The potential significance of this work goes beyond the Rad53 kinase. It has important implications in several aspects: (1) For in vitro structural and mechanistic studies, it is important to use not just a single domain, but instead multi-domain protein constructs should be used, in order to mimic in vivo conditions as much as we can. (2) Likewise, we should use proteins that are specifically modified according to in vivo conditions. (3) Phosphorylation is only one of the many possible modifications and is perhaps the simplest one. However, even the preparation of site-specifically, homogeneously phosphorylated protein requires advanced chemical and biochemical approaches.

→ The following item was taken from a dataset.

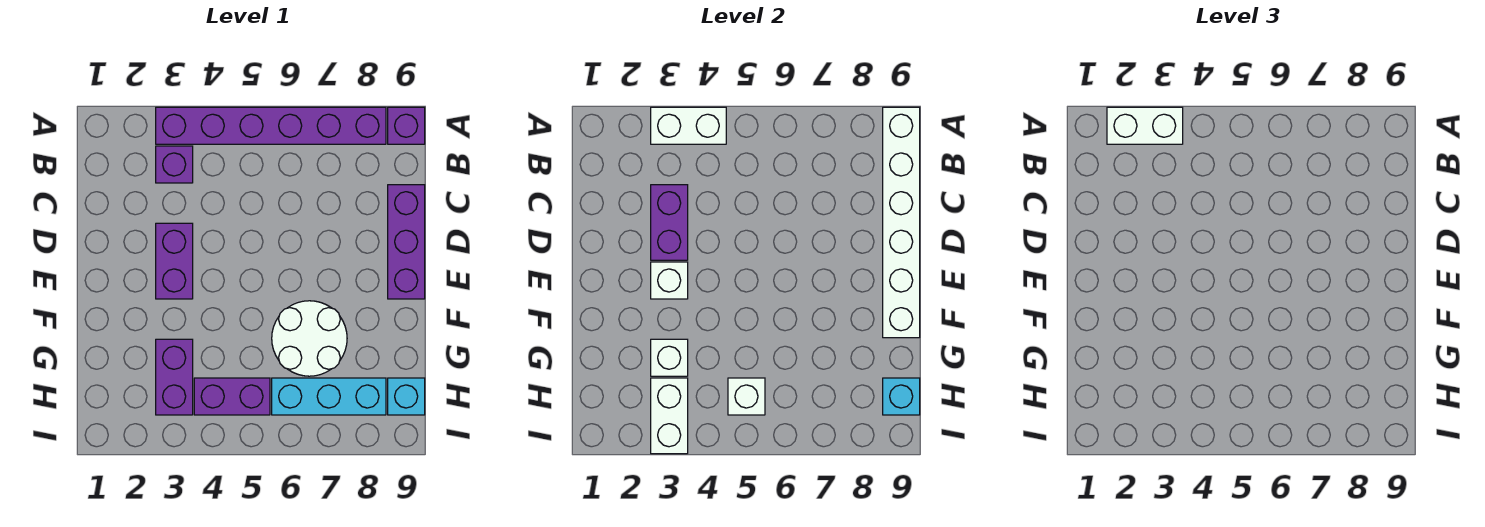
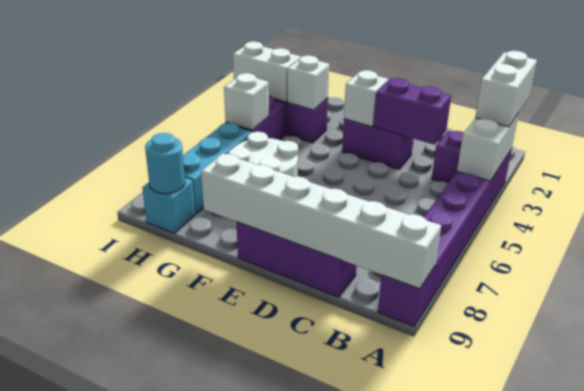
cyan 1x1 brick [883,378,920,415] -> cyan 1x1 round brick [145,133,185,194]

It will take even more effort to prepare proteins with other modifications, such as glycosylation, sumoylation, etc. (4) Without making such special effort, it could be a significant over simplification to extrapolate the results of in vitro biophysical studies to in vivo conditions.

 

 

Figure 1. Phospho-priming leads to a dimer involving reciprocal binding between the FHA1 domain and one of the phosphothreonine at the N-terminus, which ensures functionally relevant autophosphorylation at Thr354. Without phospho-priming, autophosphorylation occurs at Ser350 which is a catalytically inactive form.

 

References:

1.      “Structure and Function of the Phosphothreonine-Specific FHA Domain”.  Anjali Mahajan, Chunhua Yuan, Hyun Lee, Eric S.-W. Chen, Pei-Yu Wu, and Ming-Daw Tsai, Science Signaling 1, re12 (2008).  (Review)

2.       “Diphosphothreonine-specific interaction between SQ/TQ cluster and an FHA domain in the Rad53-Dun1 kinase cascade”.  Hyun Lee, Chunhua Yuan, Andrew Hammet, Anjali Mahajan, Eric S.-W. Chen, Ming-Ru Wu, Mei-I Su, Jörg Heierhorst, Ming-Daw Tsai, Mol. Cell 30, 767-778 (2008).

3.       “Use of quantitative mass spectrometric analysis to elucidate the mechanisms of phospho-priming and auto-activation of the checkpoint kinase Rad53 in vivo”. Eric S.-W. Chen, Nicolas C. Hoch, Shun-Chang Wang, Achille Pellicioli, Jörg Heierhorst, and Ming-Daw Tsai, Mol. Cell. Proteomics 13, 551-565 (2014).